Note that according to Eqs. (92) and (93), the expectation values of both $x$ and $p$ in any Fock state are equal to zero: $$\langle x\rangle \equiv\langle n|\hat{x}| n\rangle=0, \quad\langle p\rangle \equiv\langle n|\hat{p}| n\rangle=0,$$ This is why, according to the general Eqs. (1.33)-(1.34), the results (95) and (97) also give the variances of the coordinate and the momentum, i.e. the squares of their uncertainties, $(\delta x)^{2}$ and $(\delta p)^{2}$. In particular, for the ground state $(n=0)$, these uncertainties are $$\delta x=\frac{x_{0}}{\sqrt{2}} \equiv\left(\frac{\hbar}{2 m \omega_{0}}\right)^{1 / 2}, \quad \delta p=\frac{m \omega_{0} x_{0}}{\sqrt{2}} \equiv\left(\frac{\hbar m \omega_{0}}{2}\right)^{1 / 2} .$$ In the theory of precise measurements (to be reviewed in brief in Chapter 10), these expressions are often called the standard quantum limit.

${ }^{28}$ This normalization is not really necessary, it just makes the following calculations less bulky - and thus more aesthetically appealing.

${ }^{29}$ For electromagnetic field oscillators, such excitations are called photons; for mechanical wave oscillators, phonons, etc.

${ }^{30}$ This is exactly why $\hat{a}^{\dagger}$ is called the creation operator, and $\hat{a}$, the annihilation operator.

${ }^{31}$ Please note again the radical difference between the null-state on the right-hand side of Eq. (85) and the state described by the ket-vector $|0\rangle$ on the left-hand side of that relation.

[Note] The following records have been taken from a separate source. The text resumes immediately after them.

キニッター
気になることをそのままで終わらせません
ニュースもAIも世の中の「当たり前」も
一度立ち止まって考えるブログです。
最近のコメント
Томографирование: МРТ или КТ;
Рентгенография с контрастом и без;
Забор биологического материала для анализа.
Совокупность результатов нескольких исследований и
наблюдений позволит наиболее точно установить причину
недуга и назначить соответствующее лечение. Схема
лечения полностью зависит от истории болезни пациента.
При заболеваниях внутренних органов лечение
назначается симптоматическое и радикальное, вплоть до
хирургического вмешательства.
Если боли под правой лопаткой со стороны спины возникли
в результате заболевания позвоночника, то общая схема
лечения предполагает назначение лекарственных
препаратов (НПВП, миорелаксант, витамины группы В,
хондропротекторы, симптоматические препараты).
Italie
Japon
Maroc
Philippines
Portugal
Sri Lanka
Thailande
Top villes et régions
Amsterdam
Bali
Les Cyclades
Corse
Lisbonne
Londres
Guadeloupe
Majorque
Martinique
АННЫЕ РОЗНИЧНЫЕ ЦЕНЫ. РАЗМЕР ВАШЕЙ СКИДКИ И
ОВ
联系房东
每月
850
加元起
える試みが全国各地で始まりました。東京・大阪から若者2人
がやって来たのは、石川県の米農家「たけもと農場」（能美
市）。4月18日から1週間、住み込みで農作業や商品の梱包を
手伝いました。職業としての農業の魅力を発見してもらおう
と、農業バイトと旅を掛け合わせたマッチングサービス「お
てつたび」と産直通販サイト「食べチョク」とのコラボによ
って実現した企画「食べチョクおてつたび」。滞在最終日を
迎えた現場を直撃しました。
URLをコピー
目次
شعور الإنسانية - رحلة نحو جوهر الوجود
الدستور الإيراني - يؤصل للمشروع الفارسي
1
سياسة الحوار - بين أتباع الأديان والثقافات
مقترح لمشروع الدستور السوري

The latter state does exist and, moreover, represents the most important, ground state of the system, with $n=0$ - see Eqs. (2.274)-(2.275).

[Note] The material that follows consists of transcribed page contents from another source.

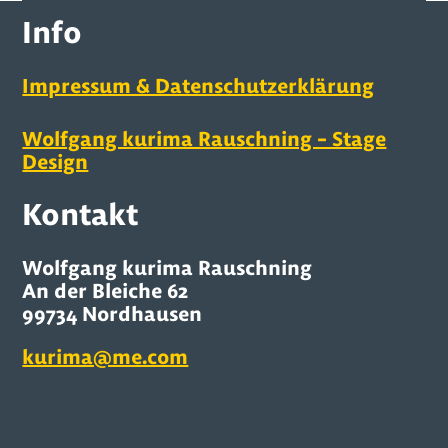
Info
Impressum & Datenschutzerklärung
Wolfgang kurima Rauschning – Stage
Design
Kontakt
Wolfgang kurima Rauschning
An der Bleiche 62
99734 Nordhausen
kurima@me.com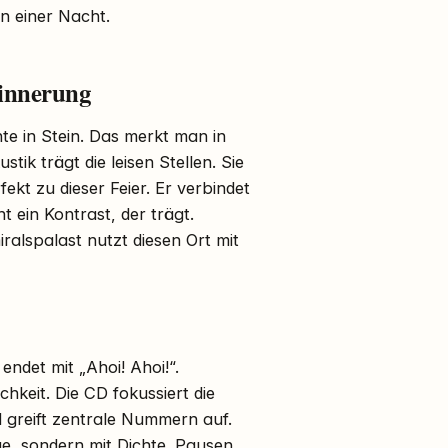
in einer Nacht.
rinnerung
hte in Stein. Das merkt man in
stik trägt die leisen Stellen. Sie
kt zu dieser Feier. Er verbindet
 ein Kontrast, der trägt.
ralspalast nutzt diesen Ort mit
endet mit „Ahoi! Ahoi!“.
hkeit. Die CD fokussiert die
d greift zentrale Nummern auf.
ge, sondern mit Dichte. Pausen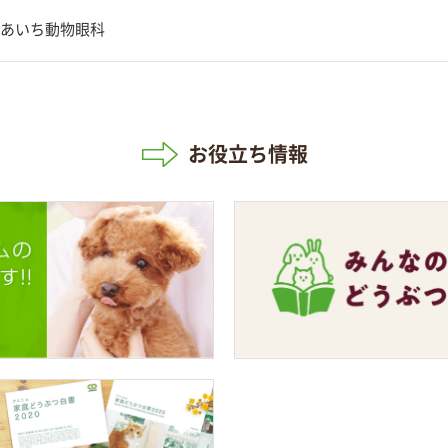
あいち動物眼科
お役立ち情報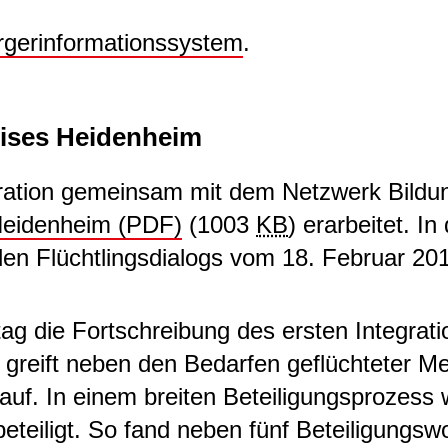
rgerinformationssystem
.
eises Heidenheim
ration gemeinsam mit dem Netzwerk Bildung
 Heidenheim (PDF)
(1003
KB
)
erarbeitet. In
n Flüchtlingsdialogs vom 18. Februar 201
 die Fortschreibung des ersten Integrati
greift neben den Bedarfen geflüchteter M
uf. In einem breiten Beteiligungsprozess
eteiligt. So fand neben fünf Beteiligungs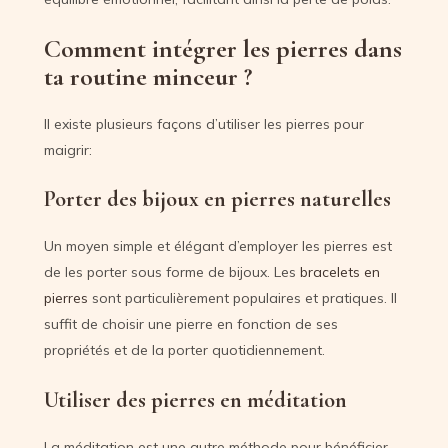
Comment intégrer les pierres dans
ta routine minceur ?
Il existe plusieurs façons d’utiliser les pierres pour
maigrir:
Porter des bijoux en pierres naturelles
Un moyen simple et élégant d’employer les pierres est
de les porter sous forme de bijoux. Les
bracelets en
pierres
sont particulièrement populaires et pratiques. Il
suffit de choisir une pierre en fonction de ses
propriétés et de la porter quotidiennement.
Utiliser des pierres en méditation
La méditation est une autre méthode pour bénéficier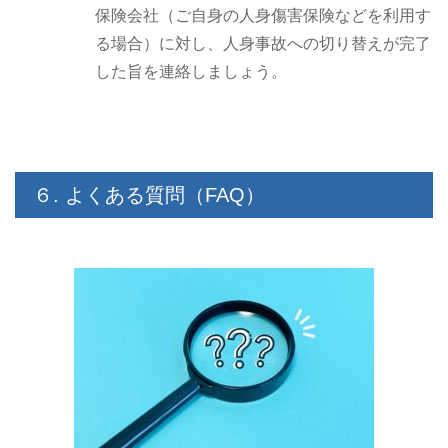
保険会社（ご自身の人身傷害保険などを利用す
る場合）に対し、人身事故への切り替えが完了
した旨を連絡しましょう。
６. よくある質問（FAQ）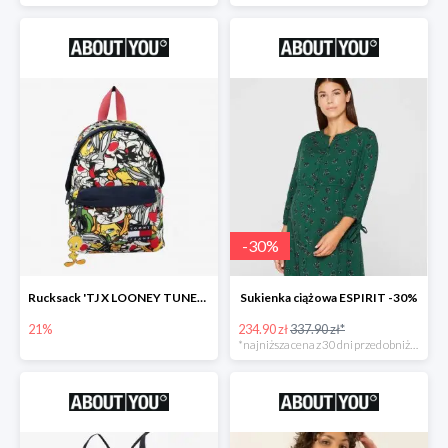
-
30
%
Rucksack 'TJ X LOONEY TUNES Plecak
Sukienka ciążowa ESPIRIT -30%
21%
234.90 zł
337.90 zł*
*najniższa cena z 30 dni przed obniżką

${ }^{32}$ A useful mnemonic rule for these key relations is that the $c$-number coefficient in any of them is equal to the square root of the largest number of the two states it relates.

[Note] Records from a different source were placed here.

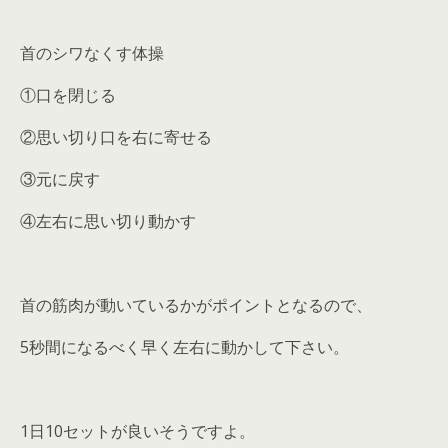
首のシワなくす体操
①口を閉じる
②思い切り口を右に寄せる
③元に戻す
④左右に思い切り動かす
首の筋肉が動いているかがポイントとなるので、
5秒間になるべく早く左右に動かして下さい。
1日10セットが良いそうですよ。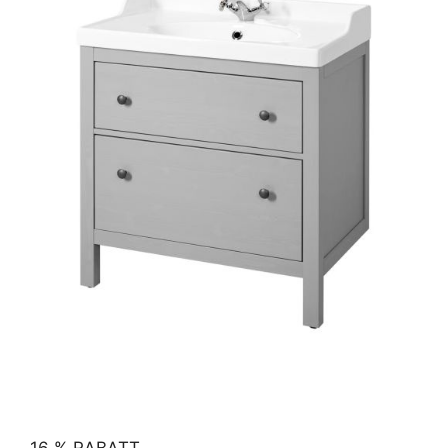
16 % RABATT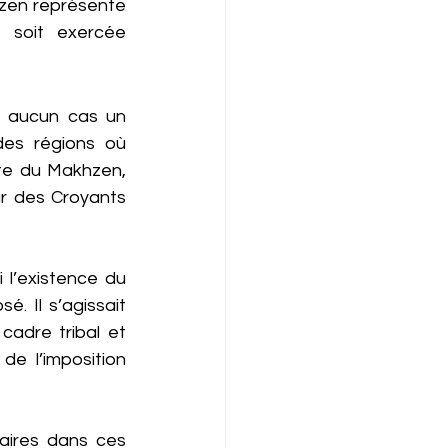
zen représente 
e soit exercée 
n aucun cas un 
es régions où 
ate du Makhzen, 
r des Croyants 
l’existence du 
. Il s’agissait 
adre tribal et 
e l’imposition 
aires dans ces 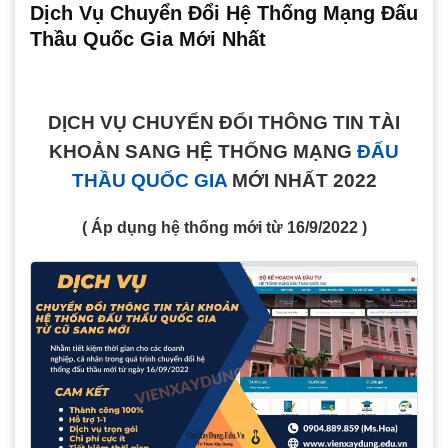
Dịch Vụ Chuyển Đổi Hệ Thống Mạng Đấu
Thầu Quốc Gia Mới Nhất
DỊCH VỤ CHUYỂN ĐỔI THÔNG TIN TÀI
KHOẢN SANG HỆ THỐNG MẠNG
ĐẤU
THẦU QUỐC GIA
MỚI NHẤT 2022
( Áp dụng hệ thống mới từ 16/9/2022 )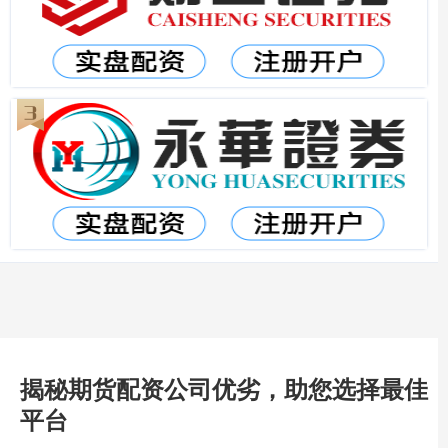
揭秘期货配资公司优劣，助您选择最佳
平台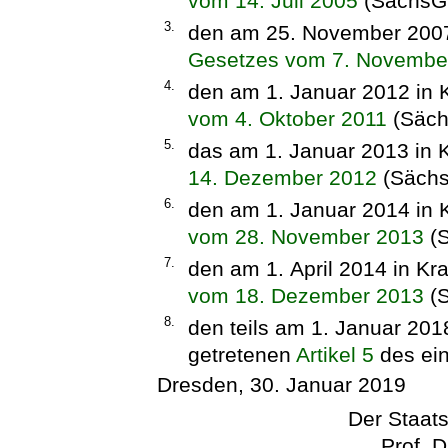
vom 14. Juli 2005
(SächsGV
3.
den am 25. November 2007 
Gesetzes vom 7. Novembe
4.
den am 1. Januar 2012 in K
vom 4. Oktober 2011
(Säch
5.
das am 1. Januar 2013 in K
14. Dezember 2012
(Sächs
6.
den am 1. Januar 2014 in K
vom 28. November 2013
(S
7.
den am 1. April 2014 in Kr
vom 18. Dezember 2013
(S
8.
den teils am 1. Januar 2018
getretenen
Artikel 5
des ei
Dresden, 30. Januar 2019
Der Staats
Prof. D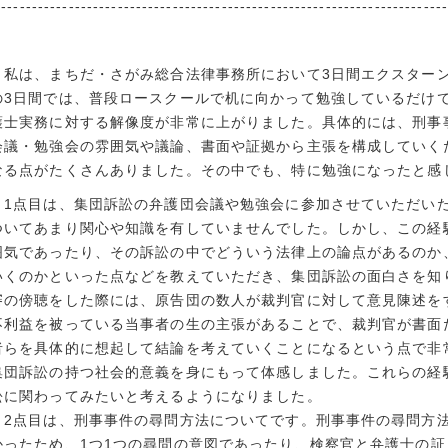
-------------------------------------------------------------------------
私は、まちだ・さがみ総合法律事務所において3日間エクスター
の3日間では、普段ロースクールで机に向かって勉強しているだけ
護士実務に対する解像度が非常に上がりました。具体的には、刑事
会議・勉強会の雰囲気や議論、書面や証拠から主張を構成していく
なる点がたくさんありました。その中でも、特に勉強になったと感
1点目は、集団訴訟の弁護団会議や勉強会に参加させていただい
ついてあまり関心や知識を有していませんでした。しかし、この経
囲気であったり、その訴訟の中でどういう法律上の論点があるのか
いくのかといった点などを教えていただき、集団訴訟の面白さを知
審の傍聴をした際には、原告団の数人が裁判官に対して意見陳述を
不利益を被っている当事者の生の主張があることで、裁判官が書面
者らを具体的に想起して結論を考えていくことになるという点で非
集団訴訟の持つ社会的意義を身にもって体感しました。これらの経
訟に関わってみたいと考えるようになりました。
2点目は、刑事事件の尋問方法についてです。刑事事件の尋問方
かったため、1つ1つの尋問の意図であったり、検察官と弁護士の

${ }^{33}$ Still note that operators of the partial (potential and kinetic) energies do not commute with either each other or with the full-energy (Hamiltonian) operator, so that the Fock states $n$ are not their eigenstates. This fact maps on the well-known oscillations of these partial energies (with the frequency $2 \omega_{0}$ ) in a classical oscillator, at the full energy staying constant.